In Wohnheimen, Wohnstiften, Alten- oder Altenpflegeheimen ist von einem Haushalt nur dann auszugehen, wenn dem Versicherten noch eine eigenverantwortliche Wirtschaftsführung möglich ist. Da es aufgrund dieser Regelungen zu Lücken im Zwischenbereich zwischen ambulanter und stationärer Versorgung kommen kann (z. B. bei Wohnungslosen, Versicherte in Einrichtungen für behinderte Menschen) ist § 37 SGB V für den Bereich der gesetzlichen Krankenversicherung geändert und präzisiert worden. Im Zweifelsfall sind diese Regelungen auch im Unfallversicherungsrecht zu berücksichtigen und entsprechend anzuwenden.
2.1.5 Pflege durch eine im Haushalt lebende Person unmöglich
Rz. 7
Anspruch auf häusliche Krankenpflege besteht nur, wenn es einer im Haushalt des Versicherten lebenden Person nicht zuzumuten ist, Krankenpflege zu erbringen. Zu den Mitgliedern der häuslichen Gemeinschaft gehören alle Personen, die mit dem Versicherten dauerhaft in einem Haushalt leben. Eine verwandtschaftliche Beziehung zum Versicherten ist jedoch nicht erforderlich, um Mitglied der häuslichen Gemeinschaft zu sein, d. h., ein Anspruch auf häusliche Krankenpflege ist auch ausgeschlossen, wenn in einem gemeinsamen Haushalt in nichtehelicher Lebensgemeinschaft lebende Versicherte vom Lebensgefährten versorgt oder verpflegt werden können.

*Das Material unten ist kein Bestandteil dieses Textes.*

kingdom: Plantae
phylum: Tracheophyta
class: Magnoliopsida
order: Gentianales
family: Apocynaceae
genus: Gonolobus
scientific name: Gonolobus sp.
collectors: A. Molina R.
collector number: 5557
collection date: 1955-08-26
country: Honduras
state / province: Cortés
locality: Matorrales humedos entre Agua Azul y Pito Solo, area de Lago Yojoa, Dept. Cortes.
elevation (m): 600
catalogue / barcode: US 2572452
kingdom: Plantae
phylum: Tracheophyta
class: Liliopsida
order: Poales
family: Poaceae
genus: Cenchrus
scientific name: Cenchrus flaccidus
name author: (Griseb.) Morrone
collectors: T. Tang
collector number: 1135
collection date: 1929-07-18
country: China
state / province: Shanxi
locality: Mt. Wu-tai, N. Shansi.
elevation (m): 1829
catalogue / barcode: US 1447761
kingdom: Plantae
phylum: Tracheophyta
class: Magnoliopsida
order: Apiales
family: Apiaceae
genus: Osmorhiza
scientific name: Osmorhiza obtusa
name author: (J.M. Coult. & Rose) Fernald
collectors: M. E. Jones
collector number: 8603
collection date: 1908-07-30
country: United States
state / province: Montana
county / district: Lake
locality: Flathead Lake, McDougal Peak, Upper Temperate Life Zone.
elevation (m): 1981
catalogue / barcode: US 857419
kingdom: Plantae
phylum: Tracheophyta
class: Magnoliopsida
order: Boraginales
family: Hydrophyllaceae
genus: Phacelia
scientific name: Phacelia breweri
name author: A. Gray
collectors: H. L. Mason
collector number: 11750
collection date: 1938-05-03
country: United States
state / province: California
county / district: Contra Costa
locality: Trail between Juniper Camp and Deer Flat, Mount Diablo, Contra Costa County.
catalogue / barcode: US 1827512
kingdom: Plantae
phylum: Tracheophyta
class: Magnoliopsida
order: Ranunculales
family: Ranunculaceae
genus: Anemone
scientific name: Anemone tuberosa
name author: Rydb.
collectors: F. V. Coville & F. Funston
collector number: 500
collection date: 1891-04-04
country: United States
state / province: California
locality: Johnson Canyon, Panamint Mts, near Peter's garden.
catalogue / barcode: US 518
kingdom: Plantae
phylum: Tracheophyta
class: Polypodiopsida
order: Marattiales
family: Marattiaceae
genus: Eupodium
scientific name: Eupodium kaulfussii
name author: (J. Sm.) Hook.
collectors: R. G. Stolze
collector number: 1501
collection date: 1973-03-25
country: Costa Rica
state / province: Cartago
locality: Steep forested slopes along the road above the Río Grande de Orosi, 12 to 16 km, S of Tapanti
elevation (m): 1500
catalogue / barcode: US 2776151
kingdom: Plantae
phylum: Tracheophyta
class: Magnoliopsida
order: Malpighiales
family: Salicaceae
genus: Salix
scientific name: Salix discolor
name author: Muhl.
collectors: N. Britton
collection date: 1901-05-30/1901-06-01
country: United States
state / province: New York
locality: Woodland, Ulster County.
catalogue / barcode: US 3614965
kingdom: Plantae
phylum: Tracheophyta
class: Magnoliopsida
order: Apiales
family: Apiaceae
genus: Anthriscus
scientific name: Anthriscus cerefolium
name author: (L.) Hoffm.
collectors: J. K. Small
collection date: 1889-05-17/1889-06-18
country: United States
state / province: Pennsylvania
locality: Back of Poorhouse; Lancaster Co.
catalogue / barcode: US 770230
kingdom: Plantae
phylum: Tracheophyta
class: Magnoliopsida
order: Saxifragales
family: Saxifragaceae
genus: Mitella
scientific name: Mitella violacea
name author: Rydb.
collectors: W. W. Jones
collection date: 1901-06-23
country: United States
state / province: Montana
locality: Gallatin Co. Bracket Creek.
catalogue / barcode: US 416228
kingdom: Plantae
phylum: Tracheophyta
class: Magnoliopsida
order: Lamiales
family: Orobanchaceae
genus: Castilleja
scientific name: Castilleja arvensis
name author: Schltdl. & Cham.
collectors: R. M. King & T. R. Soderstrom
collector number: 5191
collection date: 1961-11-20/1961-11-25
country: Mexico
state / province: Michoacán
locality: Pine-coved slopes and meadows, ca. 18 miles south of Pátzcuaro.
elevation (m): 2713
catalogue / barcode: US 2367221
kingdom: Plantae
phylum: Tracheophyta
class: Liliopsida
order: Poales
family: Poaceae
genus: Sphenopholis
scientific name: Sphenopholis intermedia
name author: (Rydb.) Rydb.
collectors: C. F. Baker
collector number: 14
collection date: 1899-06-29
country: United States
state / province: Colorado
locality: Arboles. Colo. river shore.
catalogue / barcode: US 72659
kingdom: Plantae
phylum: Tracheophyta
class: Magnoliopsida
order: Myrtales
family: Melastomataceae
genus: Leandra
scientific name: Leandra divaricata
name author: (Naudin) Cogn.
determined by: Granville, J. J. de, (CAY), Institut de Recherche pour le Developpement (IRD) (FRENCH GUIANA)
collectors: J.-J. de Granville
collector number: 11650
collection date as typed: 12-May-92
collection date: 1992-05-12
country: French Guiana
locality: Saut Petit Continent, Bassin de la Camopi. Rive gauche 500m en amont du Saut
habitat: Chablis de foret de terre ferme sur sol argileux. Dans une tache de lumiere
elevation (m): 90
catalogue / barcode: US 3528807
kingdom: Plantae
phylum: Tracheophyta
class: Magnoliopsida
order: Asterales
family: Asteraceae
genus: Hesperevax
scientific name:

Ob ein Mitglied der häuslichen Gemeinschaft in der Lage ist, Pflege und Versorgung des verletzten Versicherten selbst zu übernehmen, hängt von der Schwere der Erkrankung und dem dadurch bedingten Pflegebedarf, aber auch von den Fähigkeiten und der körperlichen Konstitution der Pflegeperson ab. Auch die teilweise Möglichkeit der Pflege und Versorgung ist in entsprechendem Umfang anspruchsmindernd zu berücksichtigen. Unzumutbar ist die Übernahme der Krankenpflege jedenfalls dann, wenn dieser die zeitliche Inanspruchnahme durch Erwerbstätigkeit, Ausbildung, Kindererziehung, Pflege einer anderen Person im Haushalt oder ein Ehrenamt entgegensteht. Auch ist der Anspruch auf häusliche Krankenpflege nur dann ausgeschlossen, wenn eine im Haushalt des Versicherten lebende Person die Krankenpflege tatsächlich erbringt. Eine entsprechende Weigerung darf nicht zulasten des Versicherten gehen (BSG, Urteil v. 30.3.2000, B 3 KR 23/99 R).